This isn't a travel blog, but since I've finally buckled and bought a Kindle (actually my husband talked me into it after people kept raving about it to him at work), I thought I could combine my love of reading with a little review of my new book toy. So how is the Kindle everyone keeps asking me (including the guy sitting next to me on the plane who kept dropping his book, my husband, my friends, my kids). My answer is, it's just like reading a book, which is exactly as it should be. Actually it's a little better and a little worse than a treebook. Better, in that it's lighter than even a light paperback, and yet can still contain up to 3,500 books according to Amazon. That's a lotta books! For a heavy reader like me, running out of reading material is cause for panic, so it's kind of reassuring to have so much reading matter along for the ride, especially if it doesn't cripple you in the process. I've only got about 30 books on mine so far and I did my best to load up before I left (but it's new - give me time). So it's easy on the handbag, which means there's lots of room left for your children to stuff it full of their water bottles, their own bulky paperbacks (more on that later), and jackets. It's versatile too since it manages audios with perfect ease (I picked up an audio Cloudstreet, which I'm actually re-reading in paperback) and it works as well as an MP3 player. You can just turn it on and listen while driving or relaxing. It's easy enough to operate with one hand (I'm getting one for my mother, who has recently broken her arm, for Mother's Day), super easy to use and load up, and it will browse the internet using wi-fi or 3G if you get that version, though it's typing capability is reasonably limited - you can insert notes though, and bookmark, which makes it a pretty powerful tool for a reviewer. The screen contrast is perfect and I was able to read for several hours, even in sunlight when the sun finally came out, without any eyestrain, which is more than I can say for my netbook or laptop. Text is easily changed, which makes it good for those struggling with poor eyesight (not to mention the audio option), and there's an in-built dictionary (I haven't yet tested it with one of Martin Amis' books). All in all, as much as I like treebooks, I'm convinced that e-book readers like the Kindle will most certainly become the norm.
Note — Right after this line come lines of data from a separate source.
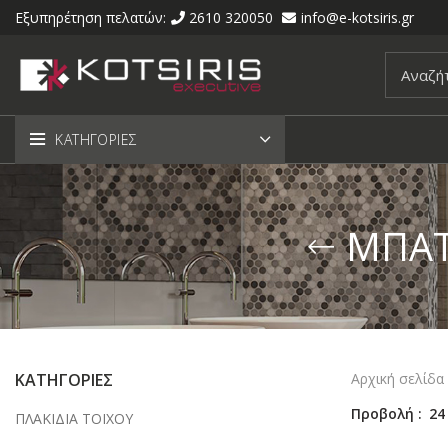
Εξυπηρέτηση πελατών:
2610 320050
info@e-kotsiris.gr
ΚΑΤΗΓΟΡΙΕΣ
ΜΠΑΤ
ΚΑΤΗΓΟΡΙΕΣ
Αρχική σελίδα
Προβολή
24
ΠΛΑΚΙΔΙΑ ΤΟΙΧΟΥ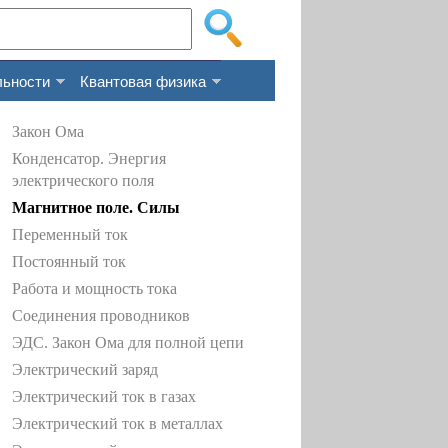
льности
Квантовая физика
Закон Ома
Конденсатор. Энергия
электрического поля
Магнитное поле. Силы
Переменный ток
Постоянный ток
Работа и мощность тока
Соединения проводников
ЭДС. Закон Ома для полной цепи
Электрический заряд
Электрический ток в газах
Электрический ток в металлах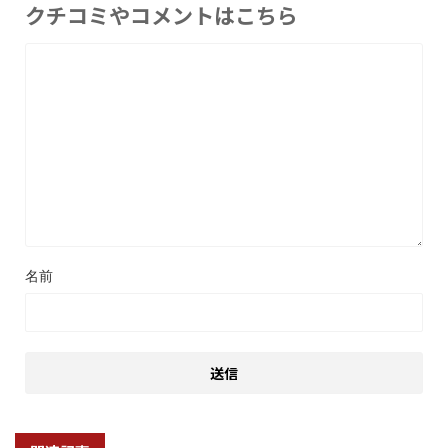
クチコミやコメントはこちら
名前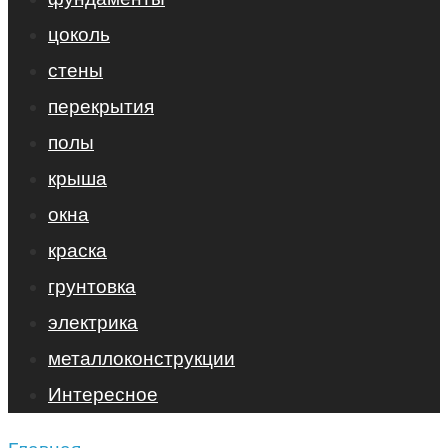
цоколь
стены
перекрытия
полы
крыша
окна
краска
грунтовка
электрика
металлоконструкции
Интересное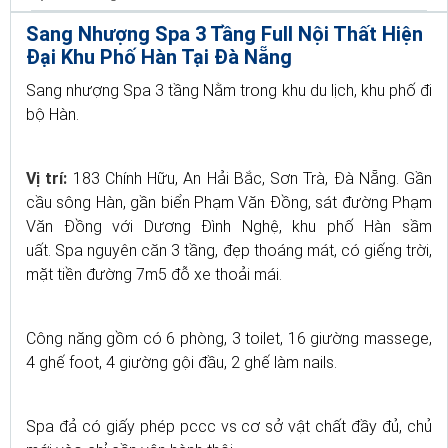
Sang Nhượng Spa 3 Tầng Full Nội Thất Hiện
Đại Khu Phố Hàn Tại Đà Nẵng
Sang nhượng Spa 3 tầng Nằm trong khu du lịch, khu phố đi
bộ Hàn.
Vị trí:
183 Chính Hữu, An Hải Bắc, Sơn Trà, Đà Nẵng. Gần
cầu sông Hàn, gần biển Phạm Văn Đồng, sát đường Phạm
Văn Đồng với Dương Đình Nghệ, khu phố Hàn sầm
uất. Spa nguyên căn 3 tầng, đẹp thoáng mát, có giếng trời,
mặt tiền đường 7m5 đỗ xe thoải mái.
Công năng gồm có 6 phòng, 3 toilet, 16 giường massege,
4 ghế foot, 4 giường gội đầu, 2 ghế làm nails.
Spa đả có giấy phép pccc vs cơ sở vật chất đầy đủ, chủ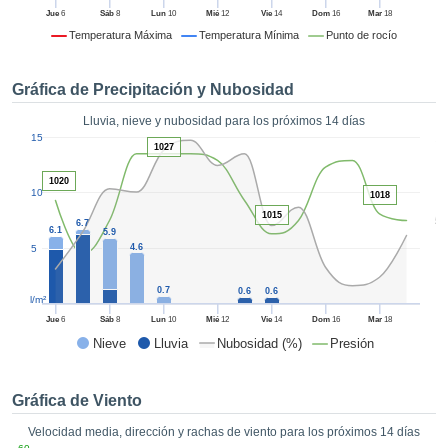
 mediante
Jue
6
Sáb
8
Lun
10
Mié
12
Vie
14
Dom
16
Mar
18
tecnologías
Temperatura Máxima
Temperatura Mínima
Punto de rocío
nos permite
r nuestra
para seguir
Gráfica de Precipitación y Nubosidad
e contenido
estándares
Lluvia, nieve y nubosidad para los próximos 14 días
ACEPTAR
1
 sin coste.
15
Y
1027
CONTINUAR
 el botón
1020
continuar",
10
1018
ceder a la
CONFIGURACIÓN
1015
5
6.7
tando la
6.1
5.9
n de todas
4.6
5
s, ya sean
de nuestros
0.7
0.6
0.6
l/m²
 que nos
ten el
Jue
6
Sáb
8
Lun
10
Mié
12
Vie
14
Dom
16
Mar
18
 y análisis
Nieve
Lluvia
Nubosidad (%)
Presión
tamiento en
b, así como
r un perfil
Gráfica de Viento
ico para
Velocidad media, dirección y rachas de viento para los próximos 14 días
ublicidad y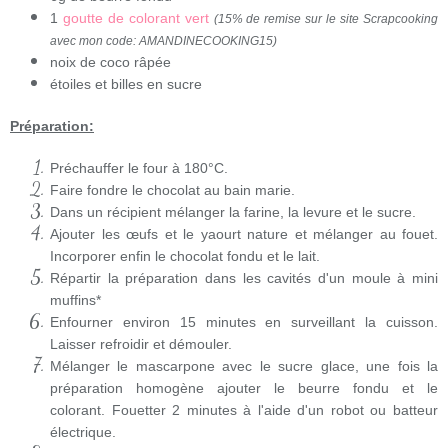
1
goutte de colorant vert
(15% de remise sur le site Scrapcooking
avec mon code: AMANDINECOOKING15)
noix de coco râpée
étoiles et billes en sucre
Préparation:
Préchauffer le four à 180°C.
Faire fondre le chocolat au bain marie.
Dans un récipient mélanger la farine, la levure et le sucre.
Ajouter les œufs et le yaourt nature et mélanger au fouet.
Incorporer enfin le chocolat fondu et le lait.
Répartir la préparation dans les cavités d'un moule à mini
muffins*
Enfourner environ 15 minutes en surveillant la cuisson.
Laisser refroidir et démouler.
Mélanger le mascarpone avec le sucre glace, une fois la
préparation homogène ajouter le beurre fondu et le
colorant. Fouetter 2 minutes à l'aide d'un robot ou batteur
électrique.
What's a little worse? Firstly, because it's an electronic device, you have to power it off on take-off and landing. Secondly, you can't really look over the shoulder of your fellow Kindle toting passengers and check out what they're reading (I like to spy on other people's books - and harbour a pathetic hope that one day I'll catch someone reading one of my books) though this may be a benefit for those that read clandestinely. Thirdly, I still ended up spending over $100 on treebooks at the airport because my kids had all finished the paperbacks they'd brought and needed more. That's half the cost of my Kindle, which actually makes this 'thirdly' point a 'better' rather than 'worse', since we were trying to travel lightly and I ended up carrying about 6 paperbacks in my handbag (and the water bottles, the spare jackets, the hats, etc) - that's what I get for buying a light, portable ebook reader and carrying a large handbag.
The trip? Great Ocean Road in Victoria. Near Lorne. Absolutely beautiful scenery, even in the rain. Those are a few of the Twelve Apostles above. Kindle in left hand, camera in right. Just kidding (though it's probably do-able). You've got to give the books a rest sometime and look around.